Keine Entspannung

Auch nach dem Außenministertreffen der Union Südamerikanischer Nationen (UNASUR) am Donnerstag (Ortszeit) in Quito zeichnet sich keine Lösung der Krise zwischen Kolumbien und Venezuela ab. »Der Außenminister Kolumbiens verabschiedet sich als Lügner von der UNASUR«, sagte der Chef der venezolanischen Diplomatie, Nicolás Maduro. Jaime Bermúdez habe »dieselbe groteske Show« geboten wie bereits sein Botschafter Luis Alfonso Hoyos bei der Sondersitzung der Organisation Amerikanischer Staaten (OAS) am 22. Juli in Washington. Kolumbiens scheidender Staatschef Álvaro Uribe seinerseits wetterte gegen Brasiliens Präsidenten Luiz Inácio Lula da Silva. Dieser habe den Konflikt zwischen Kolumbien und Venezuela so dargestellt, »als gehe es um persönliche Angelegenheiten« und dadurch »die Bedrohung Kolumbiens und des Kontinents« durch die »Präsenz der FARC-Terroristen in Venezuela« ignoriert. Lula hatte zuvor erklärt, er könne keinen wirklichen Konflikt zwischen beiden Ländern erkennen: »Was ich gesehen habe, ist ein verbaler Streit, wie wir ihn oft in Lateinamerika erleben.« Man müsse Geduld haben und auf die Amtsübernahme durch Uribes Nachfolger Juan Manuel Santos am 7. August warten.

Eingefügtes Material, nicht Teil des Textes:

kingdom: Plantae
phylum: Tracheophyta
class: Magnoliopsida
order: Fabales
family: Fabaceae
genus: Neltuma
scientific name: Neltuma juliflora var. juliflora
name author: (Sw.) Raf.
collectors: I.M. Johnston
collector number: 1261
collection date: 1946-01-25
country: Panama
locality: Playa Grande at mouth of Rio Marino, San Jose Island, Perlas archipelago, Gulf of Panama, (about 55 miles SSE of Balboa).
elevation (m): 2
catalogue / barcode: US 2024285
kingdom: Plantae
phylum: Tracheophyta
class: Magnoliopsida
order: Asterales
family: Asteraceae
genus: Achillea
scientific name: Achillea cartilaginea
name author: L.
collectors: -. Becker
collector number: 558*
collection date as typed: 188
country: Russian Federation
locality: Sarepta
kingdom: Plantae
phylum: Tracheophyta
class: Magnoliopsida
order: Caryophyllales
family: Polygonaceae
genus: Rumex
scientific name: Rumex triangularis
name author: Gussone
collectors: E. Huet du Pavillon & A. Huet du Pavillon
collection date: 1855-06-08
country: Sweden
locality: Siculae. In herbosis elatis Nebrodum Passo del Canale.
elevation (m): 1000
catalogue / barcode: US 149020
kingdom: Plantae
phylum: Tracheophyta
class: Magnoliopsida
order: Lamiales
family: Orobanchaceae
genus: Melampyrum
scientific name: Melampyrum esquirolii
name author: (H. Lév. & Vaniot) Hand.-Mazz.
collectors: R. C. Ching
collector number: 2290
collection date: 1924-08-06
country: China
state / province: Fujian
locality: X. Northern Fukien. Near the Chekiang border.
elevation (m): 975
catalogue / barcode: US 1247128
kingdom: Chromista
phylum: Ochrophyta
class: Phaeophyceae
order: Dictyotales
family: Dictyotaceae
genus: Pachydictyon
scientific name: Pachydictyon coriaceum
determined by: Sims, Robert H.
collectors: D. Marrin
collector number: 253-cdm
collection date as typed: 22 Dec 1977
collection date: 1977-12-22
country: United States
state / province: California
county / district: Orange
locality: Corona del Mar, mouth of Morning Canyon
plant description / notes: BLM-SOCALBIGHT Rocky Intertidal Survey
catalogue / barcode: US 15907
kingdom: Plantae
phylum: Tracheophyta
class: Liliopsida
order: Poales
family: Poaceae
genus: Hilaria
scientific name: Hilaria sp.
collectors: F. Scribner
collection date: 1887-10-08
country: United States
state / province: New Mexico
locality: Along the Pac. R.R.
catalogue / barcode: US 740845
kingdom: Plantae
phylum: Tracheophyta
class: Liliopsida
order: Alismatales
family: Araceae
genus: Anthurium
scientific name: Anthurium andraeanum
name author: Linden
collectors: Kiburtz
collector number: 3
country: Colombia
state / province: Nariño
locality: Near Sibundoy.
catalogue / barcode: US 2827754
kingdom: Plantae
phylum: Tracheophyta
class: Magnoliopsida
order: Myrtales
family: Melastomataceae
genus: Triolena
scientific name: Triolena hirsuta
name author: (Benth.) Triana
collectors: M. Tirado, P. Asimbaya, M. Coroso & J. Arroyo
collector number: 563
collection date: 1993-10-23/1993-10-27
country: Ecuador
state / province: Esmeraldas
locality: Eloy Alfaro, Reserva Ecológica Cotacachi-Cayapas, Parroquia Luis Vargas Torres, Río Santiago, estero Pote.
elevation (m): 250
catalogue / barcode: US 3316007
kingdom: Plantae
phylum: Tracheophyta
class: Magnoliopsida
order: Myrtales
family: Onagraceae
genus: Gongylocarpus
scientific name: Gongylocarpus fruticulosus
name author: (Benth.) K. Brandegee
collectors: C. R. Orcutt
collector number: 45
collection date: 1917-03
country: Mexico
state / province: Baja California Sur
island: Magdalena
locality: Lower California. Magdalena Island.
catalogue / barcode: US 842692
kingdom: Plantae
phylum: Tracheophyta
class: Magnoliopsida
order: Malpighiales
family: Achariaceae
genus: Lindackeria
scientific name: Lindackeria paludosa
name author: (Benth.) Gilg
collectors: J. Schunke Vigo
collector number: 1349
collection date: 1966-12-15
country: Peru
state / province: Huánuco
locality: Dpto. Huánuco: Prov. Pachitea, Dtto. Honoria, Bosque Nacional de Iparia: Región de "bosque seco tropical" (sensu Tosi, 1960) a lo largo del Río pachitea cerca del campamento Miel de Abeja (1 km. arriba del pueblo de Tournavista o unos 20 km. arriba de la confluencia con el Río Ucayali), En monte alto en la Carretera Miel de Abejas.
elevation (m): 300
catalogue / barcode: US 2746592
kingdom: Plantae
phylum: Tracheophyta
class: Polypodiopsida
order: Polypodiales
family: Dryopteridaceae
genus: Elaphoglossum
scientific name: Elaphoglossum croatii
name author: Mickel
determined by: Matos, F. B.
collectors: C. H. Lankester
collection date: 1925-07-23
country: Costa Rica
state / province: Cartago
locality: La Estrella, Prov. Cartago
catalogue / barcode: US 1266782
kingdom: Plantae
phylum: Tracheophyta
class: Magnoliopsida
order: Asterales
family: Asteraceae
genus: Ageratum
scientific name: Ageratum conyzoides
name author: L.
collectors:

Zuvor war das Außenministertreffen der UNASUR nach vier Stunden ergebnislos abgebrochen worden. Selbst der ansonsten einen diplomatischen Diskurs pflegende ecuadorianische Außenminister Ricardo Patiño sprach anschließend von einem »heftigen« Zusammentreffen der Vertreter von Kolumbien und Venezuela. Es sei nicht gelungen, die Situation zu bereinigen. Deshalb hätten sich die versammelten Minister entschlossen, Ecuador, das derzeit den Vorsitz der 2008 gegründeten Staatengemeinschaft ausübt, um die Einberufung eines Gipfeltreffens der Staatschefs zu bitten. Ein Datum dafür ließ Patiño offen, es ist aber unwahrscheinlich, daß dies noch vor dem kommenden Sonnabend stattfinden wird. Dann aber übergibt Uribe das höchste Staatsamt Kolumbiens an seinen früheren Verteidigungsminister Juan Manuel Santos. Obwohl auch dieser als Kriegstreiber gilt, richten sich die Hoffnungen in Südamerika derzeit darauf, mit ihm an der Spitze eine Entspannung zu erreichen. Maduro kündigte bereits an, daß Venezuela bei dem Gipfeltreffen noch einmal seinen Friedensplan für das Nachbarland einbringen werde.

Der venezolanische Außenminister war in den Tagen vor dem UNASUR-Treffen durch sieben Länder der Region gereist und hatte dort die Vorschläge seiner Regierung vorgestellt. Diese sehen die Einrichtung eines südamerikanischen »runden Tisches« vor, bei dem über eine Beendigung des seit Jahrzehnten anhaltenden Bürgerkriegs in Kolumbien beraten werden soll. Das sei keine Einmischung in die inneren Angelegenheiten des Nachbarlandes, betonte Maduro, denn der dortige Konflikt beeinträchtige auch die Sicherheit der anderen Staaten. Außerdem seien die »Kriegstreiber« daran interessiert, den Konflikt zu internationalisieren. Er rief »alle Völker, Regierungen und sozialen Organisationen des Kontinents« dazu auf, Venezuelas Vorschläge zu unterstützen und so endlich zu einem Ende des Krieges zu gelangen, der das kolumbianische Volk zerstöre.

In Bogotá informierte unterdessen der Alternative Demokratische Pol (PDA) darüber, daß am Dienstag abend (Ortszeit) der mehrmalige Bürgermeisterkandidat des Linksbündnisses in Manaure, Luis Socarrás, von einem unbekannten Täter ermordet worden ist. Der Aktivist für die Rechte der Wayúu-Indígenas, der am Mittwoch bei einer Anhörung Beweise für Mißstände im Gesundheitswesen in der Provinz La Guajira vorlegen wollte, ist bereits der achte PDA-Aktivist, der in den vergangenen drei Monaten umgebracht wurde.